====== TEKS LATIHAN ======
Minggu, 01 November 2015

MASA REMAJA

PROSES PERALIHAN

Apabila anak telah meningkat (memasuki) masa remaja (akil-baligh), maka nampaklahperubahan pertumbuhan tubuhnya dengan amat suburnya.

Pada masa itu, anak perempuan makin bertambah cantik rupanya, laksana sekuntum bunga yang sedang mekar, segar bugar. Bentuk badannya semakin menarik, semakin kekar penuh berisi, buah dadanya montok menonjol.

Pada umumnya anak-anak gadis kota dalam usia 12 s.d 13 tahun sudah datang bulan/haid, tetapi anak gadis desa mereka baru haid/datang bulan dalam usia 14 s.d 15 tahun. Semua tanda-tanda itu belumlah berarti, bahwa anak itu sudah wajar untuk dinikahkan/dikawinkan. Perubahan tubuh gadis itu adalah sedang mengalami proses peralihan dari masa kanak-kanak menuju ke masa remaja, baru memasuki masa persiapan untuk menjadi dewasa, dan selanjutnya untuk menjadi seorang ibu. Tetapi sebenarnya masih belum matang untuk menjadi seorang ibu. Sebab untuk menjadi seorang ibu, memerlukan kematangan tubuh dan rohani, memerlukan persiapan lahir dan batin yang sempurna.
======
HAL YANG DIHARAPKAN: Lanjutkan teks tentang masa remaja, dimulai setelah kalimat terakhir yang tercantum. Baris-baris berikut tidak berkaitan dengan teks tentang masa remaja.
====== BARIS YANG DISEDIAKAN ======
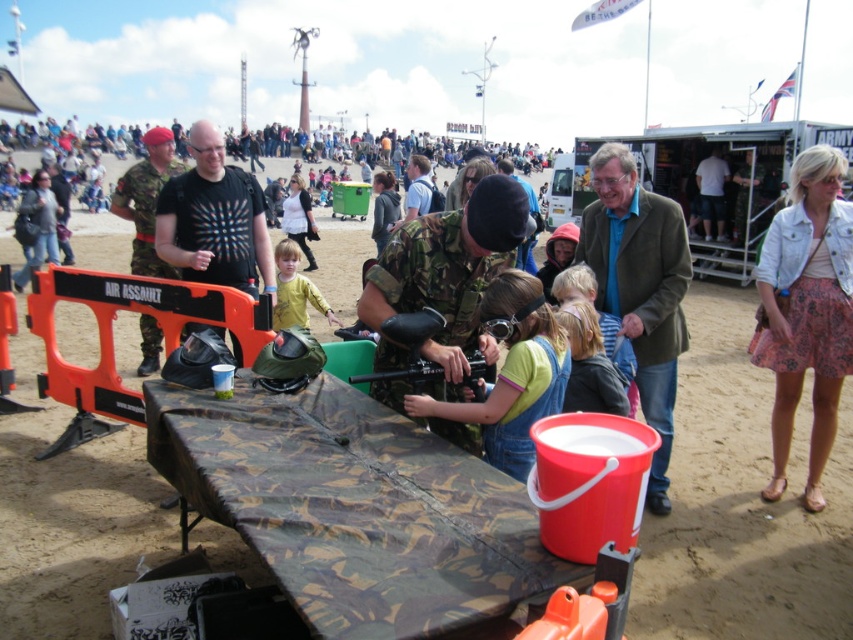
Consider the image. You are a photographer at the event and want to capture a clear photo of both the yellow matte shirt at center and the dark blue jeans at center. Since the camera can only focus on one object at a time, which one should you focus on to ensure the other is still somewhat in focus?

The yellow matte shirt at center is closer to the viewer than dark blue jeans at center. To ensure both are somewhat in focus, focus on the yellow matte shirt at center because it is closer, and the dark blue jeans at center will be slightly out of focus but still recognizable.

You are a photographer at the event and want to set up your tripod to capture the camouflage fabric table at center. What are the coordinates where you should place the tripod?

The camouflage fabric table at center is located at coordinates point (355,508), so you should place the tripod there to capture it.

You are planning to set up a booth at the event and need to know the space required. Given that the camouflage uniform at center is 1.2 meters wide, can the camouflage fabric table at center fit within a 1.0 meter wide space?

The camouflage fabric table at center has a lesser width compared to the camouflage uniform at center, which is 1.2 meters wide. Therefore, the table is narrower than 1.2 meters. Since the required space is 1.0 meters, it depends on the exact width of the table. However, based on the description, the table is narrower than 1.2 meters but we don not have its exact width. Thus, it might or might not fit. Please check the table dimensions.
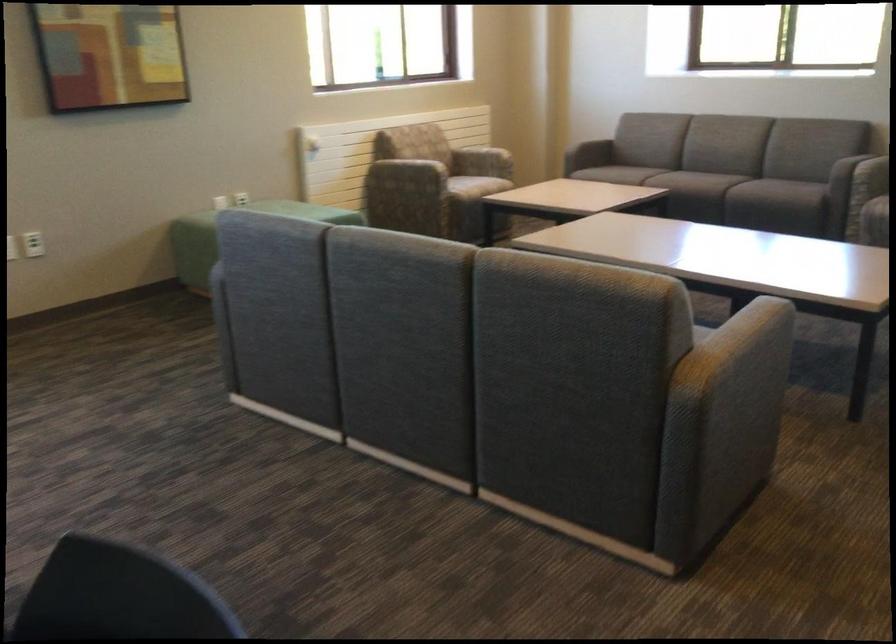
======
JAWABAN TERTULIS:
PERKAWINAN DI BAWAH UMUR
Banyak orang tua yang lekas-lekas mengawinkan anaknya di bawah umur, karena terdorong oleh keadaan ekonominya yang morat-marit, yang memaksa dia agar lepas dari bebannya yang sangat berat dirasanya itu. Tidak kurang pula orang tua yang merasa malu, takut dikata orang bahwa anak gadisnya tidak laku.

Sungguh besar bahayanya jika anak-anak yang masih di bawah umur dikawinkan. Resiko bahayanya, yaitu:
1. Berbahaya bagi kesehatan sang ibu itu sendiri, ia akan selalu menderita dan sakit-sakitan saja, karena keadaan atau kondisi tubuhnya belum matang.
2. Banyak anak-anak yang mati di dalam kandungan, dan jika lahir maka anak itu lemah lagi kecil tubuhnya, karena bibit masih muda. Ini membahayakan perkembangan nasional.
3 Tidak memuaskan pergaulan sebagai suami-istri, karena belum mengerti seluk-beluk hidup berumah tangga, alias masih hijau. 
4. Rumah tangganya tidak terurus, karena belum ada hasrat mengurus rumah tangga.
5. Memperbanyak angka perceraian.

Alloh SWT berfirman, yang artinya:"Alloh tidak memaksa seseorang memikul beban di luar kesanggupannya."